Sorry, one of my coping mechanisms is math:
What I'm having a hard time understanding is this: 1.2 million US deaths at a case fatality rate of 3% means 40 million total infected, or 125,000 cases per million population. If the CFR is 1%, that would mean 120 million infected, or 375,000 cases per million population.
Iceland has a case rate of at least 1200 per million, which is from the low-population country of Iceland. Italy, which is the media poster child for disaster, is probably a better proxy for expectations, which is ~700 cases per million. Let's say even that Italy's case count doubles, that would only be 1400 cases per million population. A case rate of 125k per million seems unlikely actually, even for Italy: the plots of total cases in Italy is starting to flatten (log plot) which suggests it's starting to get under some control.
So even if we take Iceland's infection rate of 1200 cases per million population, and a CFR of 3%, the US should see about 12k deaths, not 1.2 million (using 330M as US pop). Do we really think actual cases are 100 times the official counts? I can see 5-20 times yes, but 100 seems... unlikely.

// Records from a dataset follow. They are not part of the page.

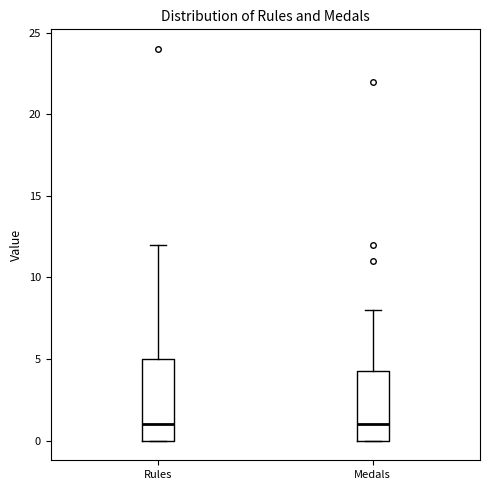

Reading left to right, read every box against the y-axis: the position of its median line, the range the box covers, and the ends of its whiskers. The values are not printed on the chart, so give them approximately, as read against the axis.

Rules: median 1.0, box 0.0 to 5.0, whiskers 0.0 to 12.0
Medals: median 1.0, box 0.0 to 4.5, whiskers 0.0 to 8.0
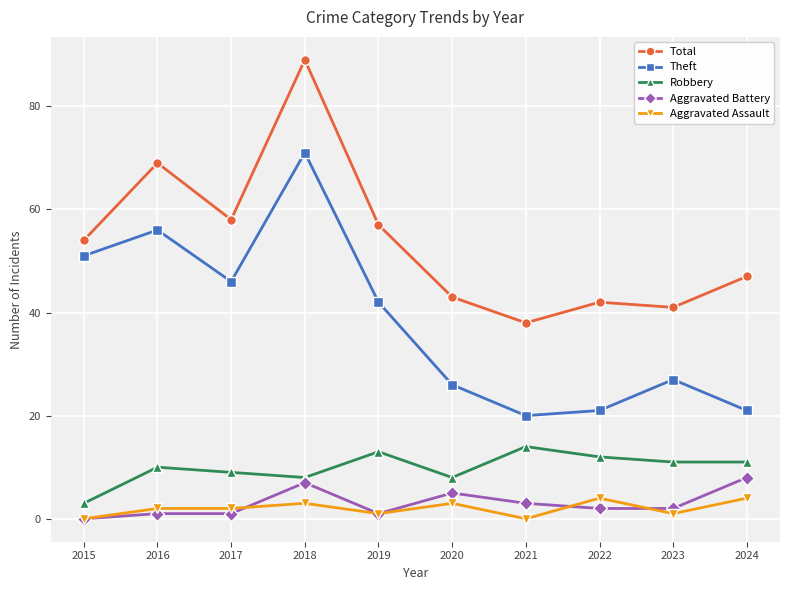

True or false: Total and Theft cross at least once.

False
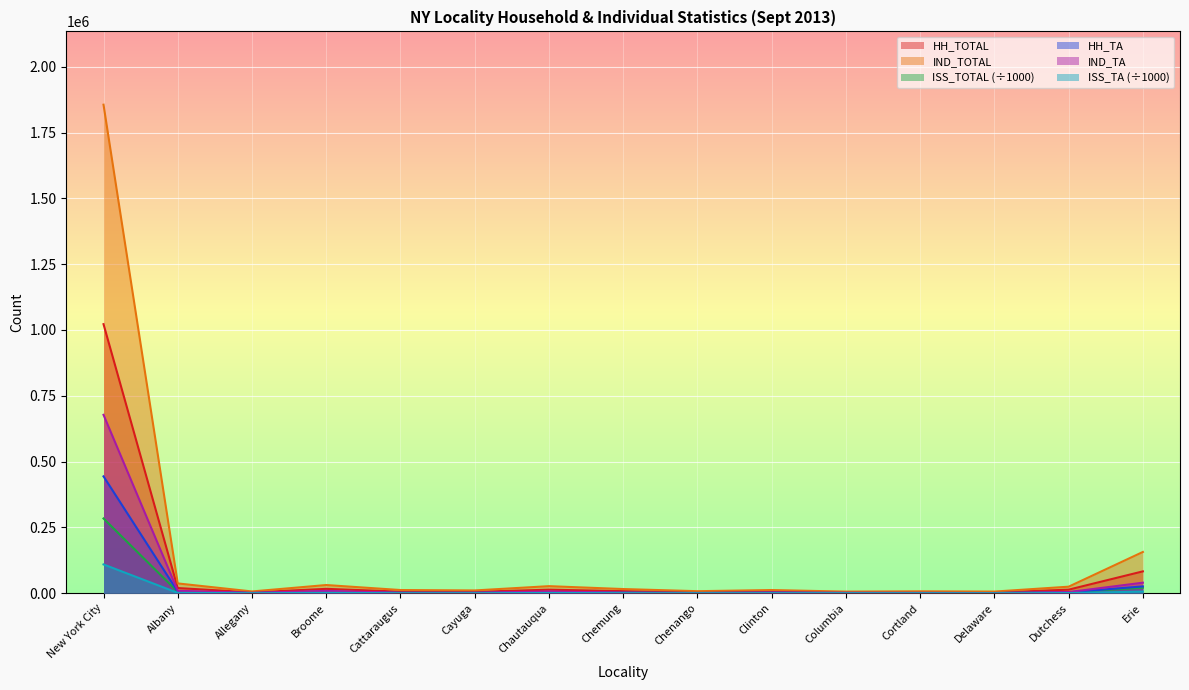

How many lines are shown in the chart?

6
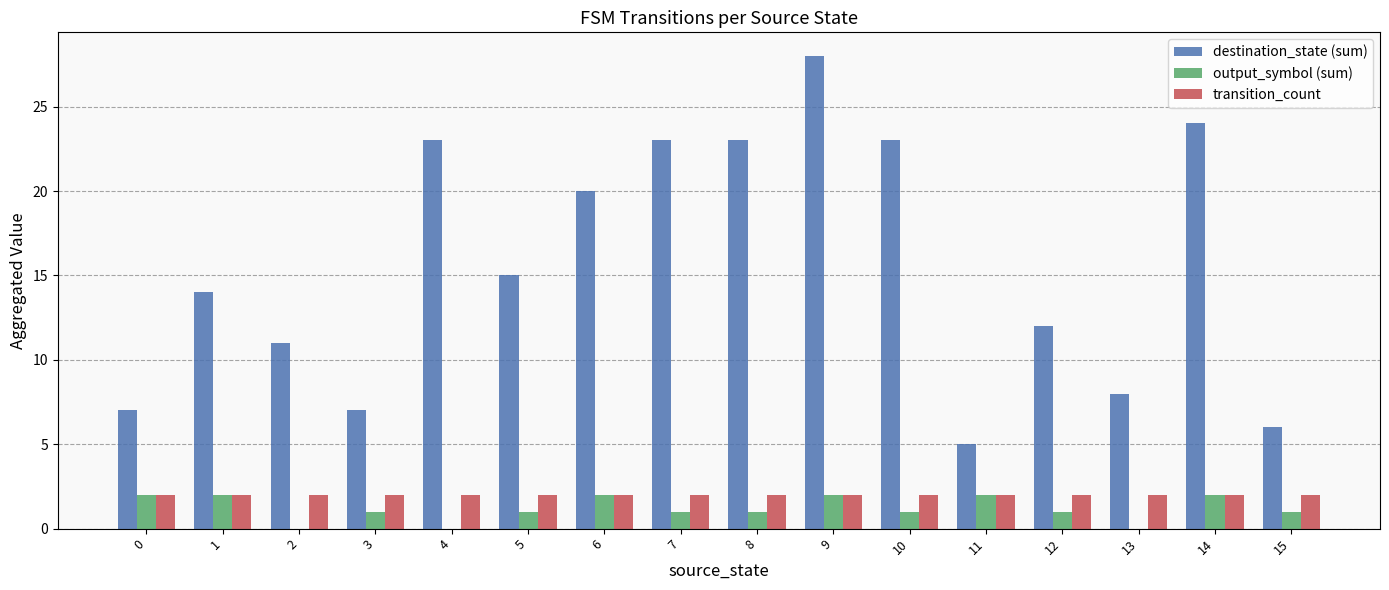

Which series changed the most between 4 and 13?

destination_state (sum)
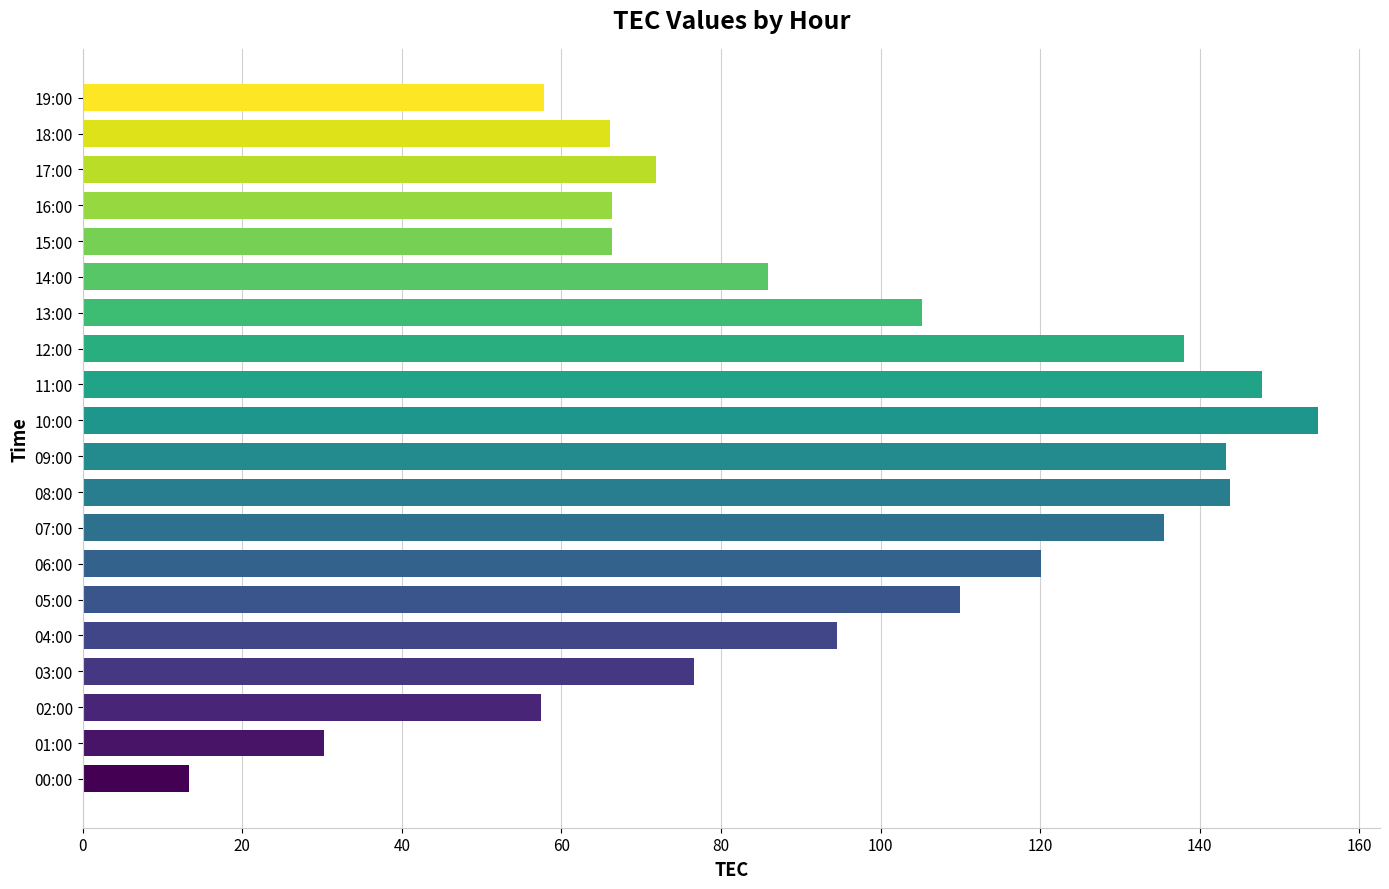

The chart shows a value of 85.9 at 14:00. True or false?

True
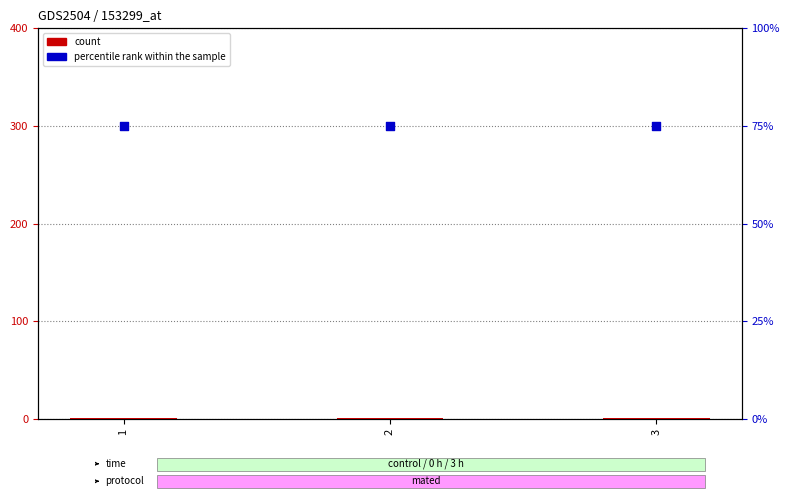

Which series contains the lowest Y value?

count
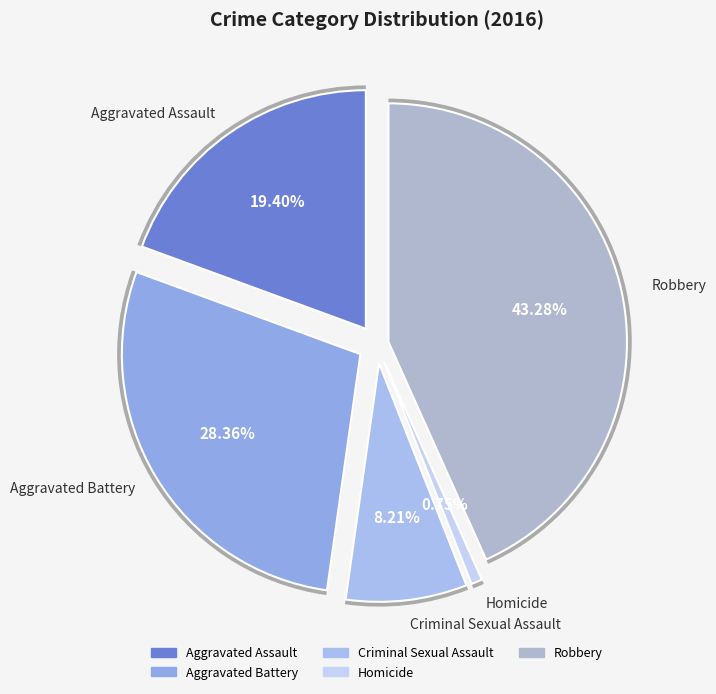

Is there any slice that represents more than half of the pie?

No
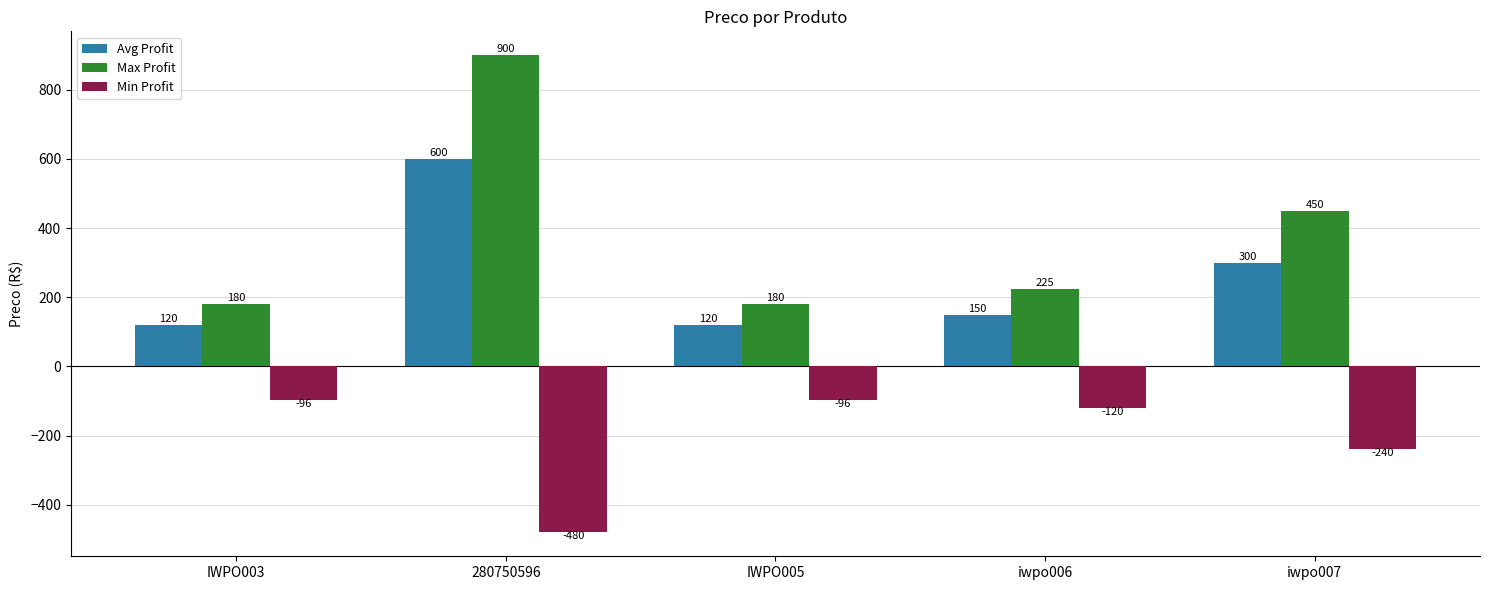

What is the average value of the Avg Profit series?

258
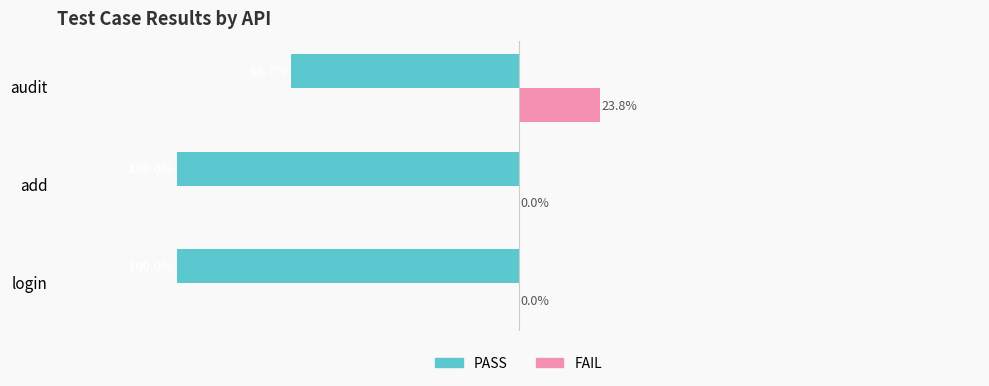

Which category has the highest value across all series?

audit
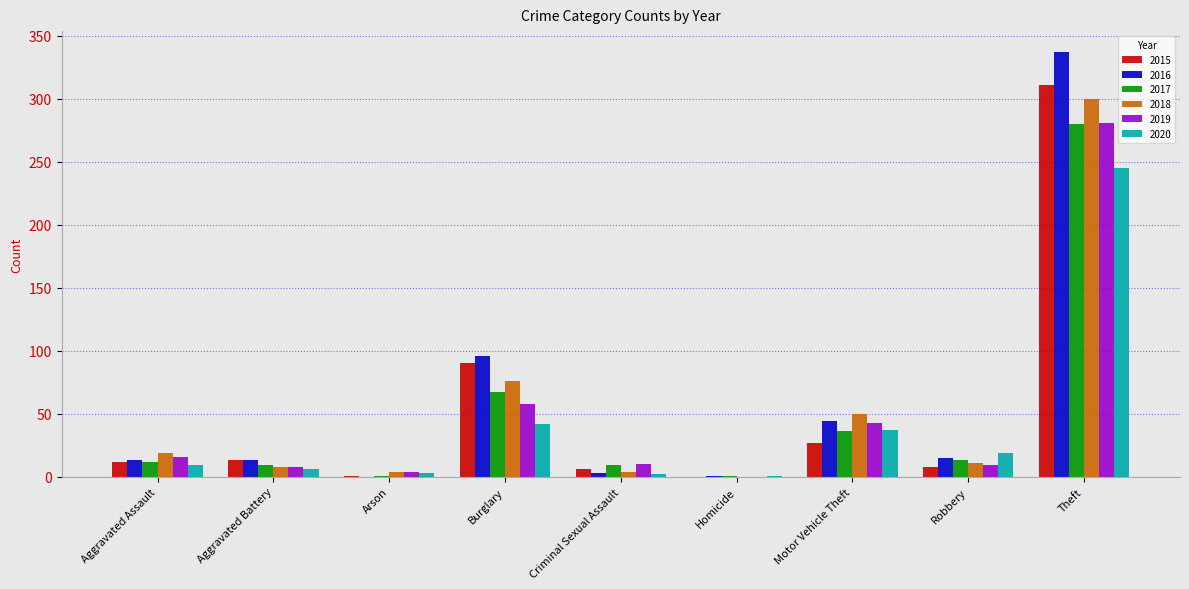

At which label does 2019 first exceed 10?

Aggravated Assault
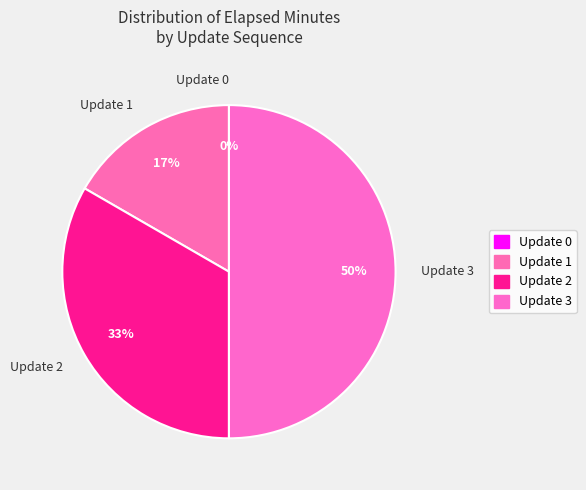

Does Update 1 account for over 50% of the chart?

No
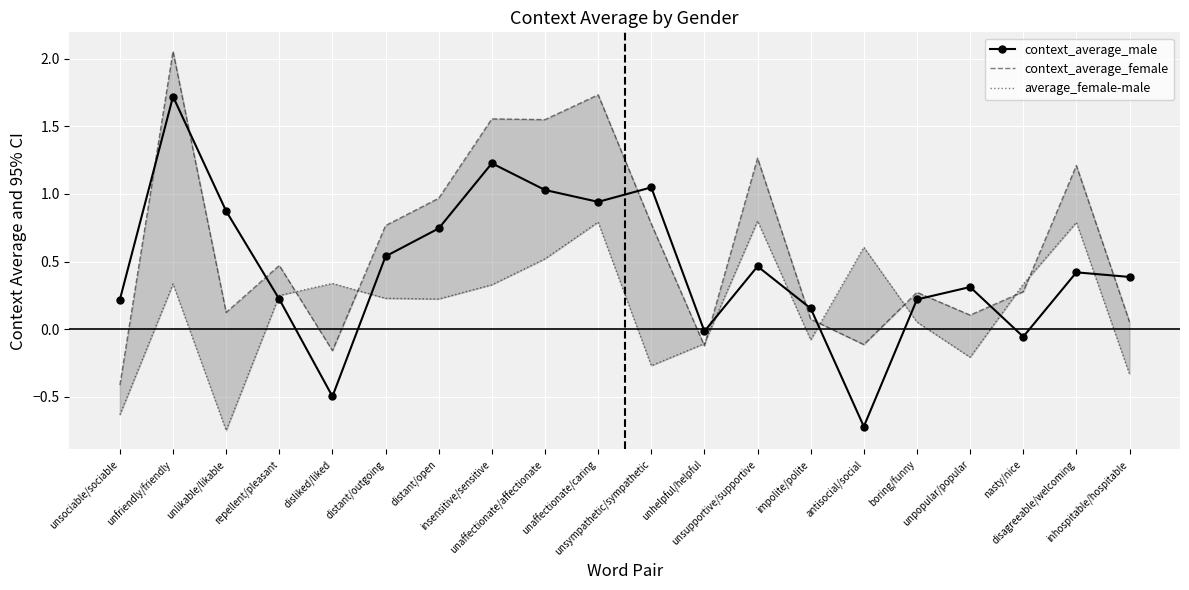

True or false: context_average_male has more than 2 interior local peaks.

True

We are already in social distancing mode to some extent basically worldwide - so is it reality or just FUD that we are going to have total case counts as high as these scenarios are playing out?
Spain's total case curve is also flattening, as is France, as is Germany. US is not, it looks to be constant-rate exponential still (looks linear on the log plot) but I suspect that is due to testing availability not actual infection rate. UK also looks constant-rate exponential, but I think again that is due to testing policy.